• PROBLEM DESCRIPTION
Give again, exactly as written, each line of the material below starting at the line that contains "M46,522L72,553" and ending at the line that contains "<!-- street labels -->". Both ends count, and no other line does.
::::
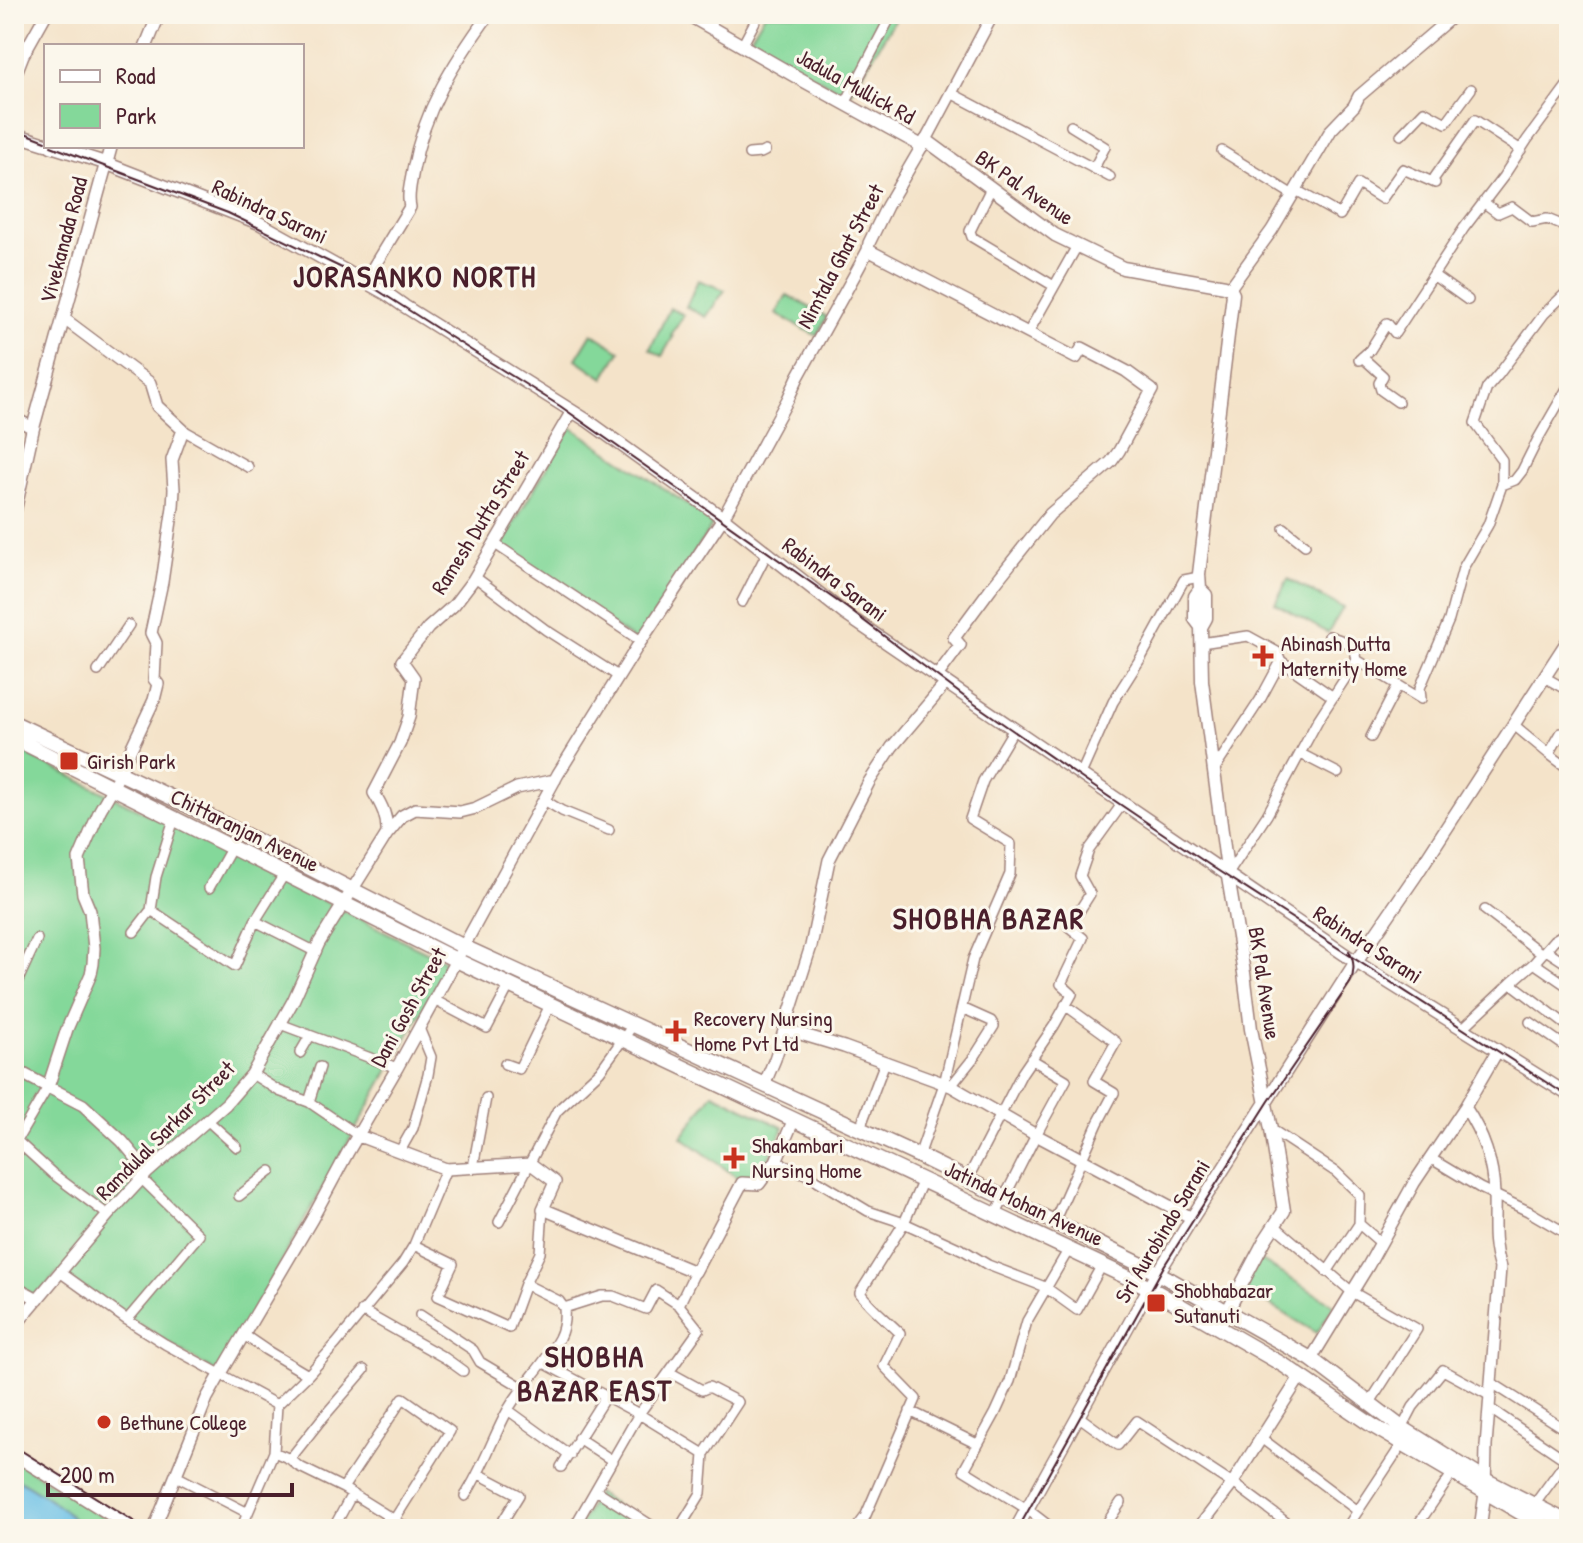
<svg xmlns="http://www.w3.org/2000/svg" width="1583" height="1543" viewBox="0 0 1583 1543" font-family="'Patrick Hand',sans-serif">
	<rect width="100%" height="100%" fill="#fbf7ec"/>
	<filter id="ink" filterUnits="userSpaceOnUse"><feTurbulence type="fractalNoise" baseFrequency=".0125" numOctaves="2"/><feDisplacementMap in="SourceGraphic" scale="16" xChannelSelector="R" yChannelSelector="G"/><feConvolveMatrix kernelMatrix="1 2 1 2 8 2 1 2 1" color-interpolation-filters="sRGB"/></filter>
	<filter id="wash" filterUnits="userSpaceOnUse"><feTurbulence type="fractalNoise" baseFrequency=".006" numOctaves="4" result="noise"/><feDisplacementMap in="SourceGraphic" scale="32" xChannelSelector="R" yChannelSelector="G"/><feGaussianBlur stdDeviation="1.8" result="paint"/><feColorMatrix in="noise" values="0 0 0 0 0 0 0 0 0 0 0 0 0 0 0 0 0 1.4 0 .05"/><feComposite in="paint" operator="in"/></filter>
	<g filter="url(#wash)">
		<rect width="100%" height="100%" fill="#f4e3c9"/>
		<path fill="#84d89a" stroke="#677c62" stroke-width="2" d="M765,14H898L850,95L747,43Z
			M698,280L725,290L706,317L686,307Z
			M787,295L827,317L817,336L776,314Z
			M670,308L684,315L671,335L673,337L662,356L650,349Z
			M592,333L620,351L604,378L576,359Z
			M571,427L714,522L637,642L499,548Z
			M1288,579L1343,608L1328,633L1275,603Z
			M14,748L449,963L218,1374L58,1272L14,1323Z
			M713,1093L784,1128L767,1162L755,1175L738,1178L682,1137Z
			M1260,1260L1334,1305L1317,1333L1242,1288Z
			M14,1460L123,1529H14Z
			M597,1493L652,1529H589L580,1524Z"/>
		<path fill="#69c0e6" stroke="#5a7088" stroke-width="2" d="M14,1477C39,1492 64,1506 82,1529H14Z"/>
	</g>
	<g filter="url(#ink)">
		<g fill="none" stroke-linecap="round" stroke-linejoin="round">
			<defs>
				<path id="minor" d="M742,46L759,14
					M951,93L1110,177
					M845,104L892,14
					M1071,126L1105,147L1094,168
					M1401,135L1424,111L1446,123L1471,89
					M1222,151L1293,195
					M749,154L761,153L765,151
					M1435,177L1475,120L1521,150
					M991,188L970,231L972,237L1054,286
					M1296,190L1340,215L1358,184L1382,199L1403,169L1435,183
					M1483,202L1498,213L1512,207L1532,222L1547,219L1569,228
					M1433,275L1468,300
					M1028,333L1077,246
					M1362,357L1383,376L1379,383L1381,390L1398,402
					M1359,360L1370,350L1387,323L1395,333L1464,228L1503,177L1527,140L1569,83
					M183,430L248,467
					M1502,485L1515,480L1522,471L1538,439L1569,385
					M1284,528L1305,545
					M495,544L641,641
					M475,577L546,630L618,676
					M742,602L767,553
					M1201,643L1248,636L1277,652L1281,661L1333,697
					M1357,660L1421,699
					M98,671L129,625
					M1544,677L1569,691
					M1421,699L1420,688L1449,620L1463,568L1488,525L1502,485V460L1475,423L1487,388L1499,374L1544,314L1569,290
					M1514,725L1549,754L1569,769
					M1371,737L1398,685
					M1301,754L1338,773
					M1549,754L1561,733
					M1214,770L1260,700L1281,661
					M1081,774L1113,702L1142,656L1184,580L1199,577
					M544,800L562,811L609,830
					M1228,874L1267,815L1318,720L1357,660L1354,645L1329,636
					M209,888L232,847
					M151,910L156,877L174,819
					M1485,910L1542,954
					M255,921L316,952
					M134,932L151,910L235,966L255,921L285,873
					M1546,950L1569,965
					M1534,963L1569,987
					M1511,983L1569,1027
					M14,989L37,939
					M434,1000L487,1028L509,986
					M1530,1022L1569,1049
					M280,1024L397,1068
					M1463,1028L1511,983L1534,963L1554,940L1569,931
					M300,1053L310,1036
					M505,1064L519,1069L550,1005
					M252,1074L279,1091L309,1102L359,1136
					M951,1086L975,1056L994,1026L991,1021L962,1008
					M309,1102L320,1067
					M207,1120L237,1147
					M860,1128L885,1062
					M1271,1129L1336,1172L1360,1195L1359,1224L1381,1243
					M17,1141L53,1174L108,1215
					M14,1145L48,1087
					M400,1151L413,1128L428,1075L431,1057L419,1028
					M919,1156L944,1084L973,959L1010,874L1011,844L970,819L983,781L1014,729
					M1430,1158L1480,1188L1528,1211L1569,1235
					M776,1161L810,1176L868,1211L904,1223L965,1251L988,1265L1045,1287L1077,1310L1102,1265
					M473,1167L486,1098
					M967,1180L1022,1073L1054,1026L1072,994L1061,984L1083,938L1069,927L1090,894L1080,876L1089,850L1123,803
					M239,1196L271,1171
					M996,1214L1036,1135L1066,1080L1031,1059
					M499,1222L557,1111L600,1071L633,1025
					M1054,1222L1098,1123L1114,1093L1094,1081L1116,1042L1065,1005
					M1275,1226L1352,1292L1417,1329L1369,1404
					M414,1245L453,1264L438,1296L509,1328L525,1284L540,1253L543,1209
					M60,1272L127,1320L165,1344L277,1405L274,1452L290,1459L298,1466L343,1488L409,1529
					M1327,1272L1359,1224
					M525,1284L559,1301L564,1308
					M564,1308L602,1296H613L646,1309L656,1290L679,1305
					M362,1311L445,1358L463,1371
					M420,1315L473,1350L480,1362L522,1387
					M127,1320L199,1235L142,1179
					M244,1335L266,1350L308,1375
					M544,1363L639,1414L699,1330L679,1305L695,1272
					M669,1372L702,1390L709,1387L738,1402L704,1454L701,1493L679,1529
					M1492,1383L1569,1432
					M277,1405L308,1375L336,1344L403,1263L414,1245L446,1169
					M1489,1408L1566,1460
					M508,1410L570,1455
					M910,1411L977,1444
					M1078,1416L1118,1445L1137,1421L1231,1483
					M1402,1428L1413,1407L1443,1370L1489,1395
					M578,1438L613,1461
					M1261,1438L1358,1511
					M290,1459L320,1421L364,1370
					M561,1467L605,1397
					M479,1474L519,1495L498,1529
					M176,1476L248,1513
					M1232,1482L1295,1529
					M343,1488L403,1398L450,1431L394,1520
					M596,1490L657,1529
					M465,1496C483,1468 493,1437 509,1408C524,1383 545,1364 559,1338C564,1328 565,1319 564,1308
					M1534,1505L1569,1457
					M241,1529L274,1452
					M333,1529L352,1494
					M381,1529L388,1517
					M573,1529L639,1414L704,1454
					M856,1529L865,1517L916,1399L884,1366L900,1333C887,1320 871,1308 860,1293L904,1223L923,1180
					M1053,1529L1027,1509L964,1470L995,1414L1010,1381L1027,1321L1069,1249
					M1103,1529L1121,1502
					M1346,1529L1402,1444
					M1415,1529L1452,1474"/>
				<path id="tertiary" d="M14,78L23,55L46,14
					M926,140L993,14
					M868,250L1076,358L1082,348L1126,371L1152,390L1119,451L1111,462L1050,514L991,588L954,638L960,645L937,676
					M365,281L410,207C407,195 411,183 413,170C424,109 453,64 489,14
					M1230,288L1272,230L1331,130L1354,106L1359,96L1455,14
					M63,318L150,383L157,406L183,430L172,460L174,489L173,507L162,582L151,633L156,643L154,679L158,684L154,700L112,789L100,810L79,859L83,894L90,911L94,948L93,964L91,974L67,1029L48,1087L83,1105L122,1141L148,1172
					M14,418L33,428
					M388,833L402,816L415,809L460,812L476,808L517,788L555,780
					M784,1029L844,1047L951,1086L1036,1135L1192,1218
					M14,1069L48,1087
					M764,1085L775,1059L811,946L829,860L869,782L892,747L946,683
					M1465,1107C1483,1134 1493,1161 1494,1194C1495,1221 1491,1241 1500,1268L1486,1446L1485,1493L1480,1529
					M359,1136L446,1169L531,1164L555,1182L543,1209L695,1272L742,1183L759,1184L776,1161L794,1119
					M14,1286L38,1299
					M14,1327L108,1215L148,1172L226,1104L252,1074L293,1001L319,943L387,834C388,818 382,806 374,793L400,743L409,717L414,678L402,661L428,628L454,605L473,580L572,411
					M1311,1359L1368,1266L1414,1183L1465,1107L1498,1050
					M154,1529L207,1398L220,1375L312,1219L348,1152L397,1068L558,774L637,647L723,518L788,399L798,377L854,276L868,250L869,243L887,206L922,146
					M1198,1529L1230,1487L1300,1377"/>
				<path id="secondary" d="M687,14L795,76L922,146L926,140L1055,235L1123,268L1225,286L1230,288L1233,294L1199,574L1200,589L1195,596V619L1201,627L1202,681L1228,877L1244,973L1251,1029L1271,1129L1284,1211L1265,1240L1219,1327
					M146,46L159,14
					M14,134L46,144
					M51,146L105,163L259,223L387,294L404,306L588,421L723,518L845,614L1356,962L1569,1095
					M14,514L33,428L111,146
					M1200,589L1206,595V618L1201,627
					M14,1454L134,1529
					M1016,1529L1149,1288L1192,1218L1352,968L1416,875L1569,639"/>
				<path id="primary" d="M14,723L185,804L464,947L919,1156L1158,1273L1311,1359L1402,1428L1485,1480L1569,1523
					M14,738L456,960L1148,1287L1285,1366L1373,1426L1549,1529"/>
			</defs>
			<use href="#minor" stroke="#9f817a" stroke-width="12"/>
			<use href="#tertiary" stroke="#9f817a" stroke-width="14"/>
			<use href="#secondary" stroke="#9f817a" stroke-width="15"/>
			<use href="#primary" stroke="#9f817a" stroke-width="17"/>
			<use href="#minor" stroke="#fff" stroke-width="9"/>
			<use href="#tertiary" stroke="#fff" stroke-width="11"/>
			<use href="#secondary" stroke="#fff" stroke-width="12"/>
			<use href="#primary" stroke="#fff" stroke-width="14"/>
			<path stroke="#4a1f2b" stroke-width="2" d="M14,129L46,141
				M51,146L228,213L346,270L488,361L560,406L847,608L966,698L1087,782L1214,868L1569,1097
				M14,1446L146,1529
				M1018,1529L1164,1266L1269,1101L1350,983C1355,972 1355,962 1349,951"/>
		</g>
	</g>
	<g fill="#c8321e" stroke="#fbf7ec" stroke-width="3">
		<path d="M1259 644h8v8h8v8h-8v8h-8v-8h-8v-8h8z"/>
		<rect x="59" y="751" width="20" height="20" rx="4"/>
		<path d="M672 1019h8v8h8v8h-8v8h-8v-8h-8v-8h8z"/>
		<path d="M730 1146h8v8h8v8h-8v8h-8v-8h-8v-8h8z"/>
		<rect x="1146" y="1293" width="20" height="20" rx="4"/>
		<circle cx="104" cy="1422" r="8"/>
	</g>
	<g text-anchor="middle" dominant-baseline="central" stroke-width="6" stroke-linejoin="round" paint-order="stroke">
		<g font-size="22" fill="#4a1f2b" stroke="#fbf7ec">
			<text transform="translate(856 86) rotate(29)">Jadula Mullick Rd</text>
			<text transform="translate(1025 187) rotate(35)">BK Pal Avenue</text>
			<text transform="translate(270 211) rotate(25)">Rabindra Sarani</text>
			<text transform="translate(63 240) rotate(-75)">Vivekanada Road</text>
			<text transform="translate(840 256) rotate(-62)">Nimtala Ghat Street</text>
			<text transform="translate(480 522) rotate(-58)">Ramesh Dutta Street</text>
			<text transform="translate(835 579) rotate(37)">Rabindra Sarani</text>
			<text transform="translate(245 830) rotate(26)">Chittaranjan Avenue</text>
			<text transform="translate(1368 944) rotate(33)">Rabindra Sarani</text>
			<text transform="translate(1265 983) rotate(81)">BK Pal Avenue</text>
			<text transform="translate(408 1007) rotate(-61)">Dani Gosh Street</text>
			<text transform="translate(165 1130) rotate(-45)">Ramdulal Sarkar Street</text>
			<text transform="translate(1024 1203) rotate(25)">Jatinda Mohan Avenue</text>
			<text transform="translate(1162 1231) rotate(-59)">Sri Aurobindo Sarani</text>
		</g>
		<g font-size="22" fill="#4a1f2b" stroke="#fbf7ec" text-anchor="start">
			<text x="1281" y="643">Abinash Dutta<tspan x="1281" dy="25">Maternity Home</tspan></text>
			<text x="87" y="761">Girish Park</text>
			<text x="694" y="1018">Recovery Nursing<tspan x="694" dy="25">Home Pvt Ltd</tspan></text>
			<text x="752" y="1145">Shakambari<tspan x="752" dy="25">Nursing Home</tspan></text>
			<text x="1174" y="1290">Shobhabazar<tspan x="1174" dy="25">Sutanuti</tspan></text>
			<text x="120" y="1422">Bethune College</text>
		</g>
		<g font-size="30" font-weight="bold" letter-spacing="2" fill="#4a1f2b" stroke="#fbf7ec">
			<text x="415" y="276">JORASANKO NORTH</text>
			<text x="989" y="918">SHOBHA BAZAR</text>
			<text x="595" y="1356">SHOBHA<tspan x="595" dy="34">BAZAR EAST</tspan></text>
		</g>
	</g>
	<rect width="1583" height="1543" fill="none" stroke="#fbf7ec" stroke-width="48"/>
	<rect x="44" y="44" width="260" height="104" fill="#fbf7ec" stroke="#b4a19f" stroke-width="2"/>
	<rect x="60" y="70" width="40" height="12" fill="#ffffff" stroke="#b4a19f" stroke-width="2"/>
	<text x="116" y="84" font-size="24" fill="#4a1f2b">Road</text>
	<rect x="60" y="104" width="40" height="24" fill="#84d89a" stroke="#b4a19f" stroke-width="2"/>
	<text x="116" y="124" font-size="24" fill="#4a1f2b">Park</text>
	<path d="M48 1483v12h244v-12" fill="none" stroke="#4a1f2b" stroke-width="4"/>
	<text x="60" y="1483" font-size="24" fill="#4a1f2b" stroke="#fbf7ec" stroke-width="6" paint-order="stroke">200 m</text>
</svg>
::::
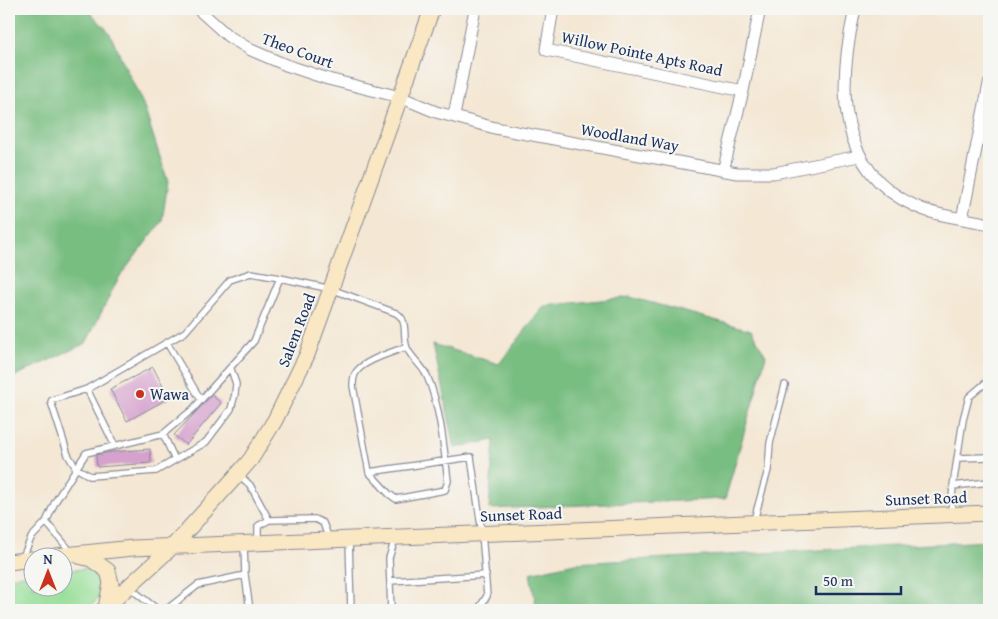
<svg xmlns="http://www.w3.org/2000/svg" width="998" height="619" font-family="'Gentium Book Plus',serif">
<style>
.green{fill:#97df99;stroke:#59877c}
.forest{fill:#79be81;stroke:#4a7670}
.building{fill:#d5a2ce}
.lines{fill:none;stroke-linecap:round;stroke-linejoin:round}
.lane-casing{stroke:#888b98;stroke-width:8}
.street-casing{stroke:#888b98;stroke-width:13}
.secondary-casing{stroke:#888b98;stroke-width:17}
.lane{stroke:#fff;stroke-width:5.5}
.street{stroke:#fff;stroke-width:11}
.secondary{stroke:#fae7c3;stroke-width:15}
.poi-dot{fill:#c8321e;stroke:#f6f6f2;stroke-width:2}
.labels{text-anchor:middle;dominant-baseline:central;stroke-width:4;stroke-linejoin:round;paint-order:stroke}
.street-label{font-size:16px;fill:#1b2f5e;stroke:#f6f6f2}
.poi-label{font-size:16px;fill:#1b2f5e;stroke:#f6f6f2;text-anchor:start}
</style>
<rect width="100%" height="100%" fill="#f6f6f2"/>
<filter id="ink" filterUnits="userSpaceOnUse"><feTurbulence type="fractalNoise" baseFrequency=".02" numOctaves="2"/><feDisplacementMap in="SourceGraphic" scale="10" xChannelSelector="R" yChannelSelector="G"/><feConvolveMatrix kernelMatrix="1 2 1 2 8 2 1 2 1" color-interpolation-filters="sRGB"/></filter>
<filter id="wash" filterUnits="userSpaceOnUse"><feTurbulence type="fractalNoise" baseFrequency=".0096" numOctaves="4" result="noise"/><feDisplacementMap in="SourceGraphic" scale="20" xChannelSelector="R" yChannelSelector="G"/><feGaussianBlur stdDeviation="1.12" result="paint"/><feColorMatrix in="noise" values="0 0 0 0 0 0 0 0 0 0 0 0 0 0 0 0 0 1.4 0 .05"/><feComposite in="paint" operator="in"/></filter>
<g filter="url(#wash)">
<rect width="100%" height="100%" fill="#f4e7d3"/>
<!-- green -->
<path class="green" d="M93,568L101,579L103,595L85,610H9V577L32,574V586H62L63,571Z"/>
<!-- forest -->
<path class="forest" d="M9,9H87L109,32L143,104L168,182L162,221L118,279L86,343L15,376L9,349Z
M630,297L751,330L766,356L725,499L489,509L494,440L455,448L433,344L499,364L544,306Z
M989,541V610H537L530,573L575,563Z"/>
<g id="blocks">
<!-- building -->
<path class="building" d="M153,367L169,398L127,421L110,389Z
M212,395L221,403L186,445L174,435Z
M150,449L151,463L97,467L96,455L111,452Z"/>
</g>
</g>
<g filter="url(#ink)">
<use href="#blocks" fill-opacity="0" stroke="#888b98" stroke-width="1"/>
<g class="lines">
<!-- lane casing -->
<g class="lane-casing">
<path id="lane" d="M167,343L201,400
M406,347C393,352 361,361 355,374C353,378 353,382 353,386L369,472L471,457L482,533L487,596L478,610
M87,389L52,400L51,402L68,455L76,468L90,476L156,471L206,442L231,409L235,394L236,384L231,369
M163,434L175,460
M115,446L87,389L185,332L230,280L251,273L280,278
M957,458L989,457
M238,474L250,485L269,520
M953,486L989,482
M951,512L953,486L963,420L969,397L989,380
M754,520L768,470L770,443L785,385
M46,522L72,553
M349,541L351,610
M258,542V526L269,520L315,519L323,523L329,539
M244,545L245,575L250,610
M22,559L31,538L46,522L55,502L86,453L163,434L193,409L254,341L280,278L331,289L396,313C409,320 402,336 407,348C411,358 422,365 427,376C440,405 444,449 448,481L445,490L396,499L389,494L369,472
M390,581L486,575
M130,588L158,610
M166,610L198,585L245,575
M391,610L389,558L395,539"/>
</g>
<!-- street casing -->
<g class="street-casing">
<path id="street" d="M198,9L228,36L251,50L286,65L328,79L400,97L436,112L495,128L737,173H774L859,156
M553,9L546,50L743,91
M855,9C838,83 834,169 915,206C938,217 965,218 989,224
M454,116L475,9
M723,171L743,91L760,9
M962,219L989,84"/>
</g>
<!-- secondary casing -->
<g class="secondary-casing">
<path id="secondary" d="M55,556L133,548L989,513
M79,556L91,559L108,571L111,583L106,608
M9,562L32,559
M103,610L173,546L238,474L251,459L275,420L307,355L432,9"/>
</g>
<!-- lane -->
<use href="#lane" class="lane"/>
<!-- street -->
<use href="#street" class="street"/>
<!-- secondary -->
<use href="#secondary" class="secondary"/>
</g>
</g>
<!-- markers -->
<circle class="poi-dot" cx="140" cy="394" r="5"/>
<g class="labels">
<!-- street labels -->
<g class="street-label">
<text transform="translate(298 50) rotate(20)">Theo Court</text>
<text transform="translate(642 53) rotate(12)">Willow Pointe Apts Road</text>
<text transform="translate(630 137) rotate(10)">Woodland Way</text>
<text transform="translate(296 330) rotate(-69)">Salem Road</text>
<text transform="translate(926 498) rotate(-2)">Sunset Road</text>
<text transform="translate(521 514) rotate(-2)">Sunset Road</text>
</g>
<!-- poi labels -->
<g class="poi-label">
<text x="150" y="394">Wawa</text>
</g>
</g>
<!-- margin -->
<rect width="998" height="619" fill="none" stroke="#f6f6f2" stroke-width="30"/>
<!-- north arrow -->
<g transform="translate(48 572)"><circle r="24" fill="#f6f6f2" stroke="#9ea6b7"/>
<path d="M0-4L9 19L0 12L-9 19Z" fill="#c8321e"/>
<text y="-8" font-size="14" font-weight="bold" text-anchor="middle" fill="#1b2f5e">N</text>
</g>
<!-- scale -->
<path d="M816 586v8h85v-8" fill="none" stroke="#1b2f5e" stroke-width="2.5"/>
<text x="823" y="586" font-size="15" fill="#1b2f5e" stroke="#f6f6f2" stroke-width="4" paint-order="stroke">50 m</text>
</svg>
::::
• SOLUTION TO THIS TASK
M46,522L72,553
M349,541L351,610
M258,542V526L269,520L315,519L323,523L329,539
M244,545L245,575L250,610
M22,559L31,538L46,522L55,502L86,453L163,434L193,409L254,341L280,278L331,289L396,313C409,320 402,336 407,348C411,358 422,365 427,376C440,405 444,449 448,481L445,490L396,499L389,494L369,472
M390,581L486,575
M130,588L158,610
M166,610L198,585L245,575
M391,610L389,558L395,539"/>
</g>
<!-- street casing -->
<g class="street-casing">
<path id="street" d="M198,9L228,36L251,50L286,65L328,79L400,97L436,112L495,128L737,173H774L859,156
M553,9L546,50L743,91
M855,9C838,83 834,169 915,206C938,217 965,218 989,224
M454,116L475,9
M723,171L743,91L760,9
M962,219L989,84"/>
</g>
<!-- secondary casing -->
<g class="secondary-casing">
<path id="secondary" d="M55,556L133,548L989,513
M79,556L91,559L108,571L111,583L106,608
M9,562L32,559
M103,610L173,546L238,474L251,459L275,420L307,355L432,9"/>
</g>
<!-- lane -->
<use href="#lane" class="lane"/>
<!-- street -->
<use href="#street" class="street"/>
<!-- secondary -->
<use href="#secondary" class="secondary"/>
</g>
</g>
<!-- markers -->
<circle class="poi-dot" cx="140" cy="394" r="5"/>
<g class="labels">
<!-- street labels -->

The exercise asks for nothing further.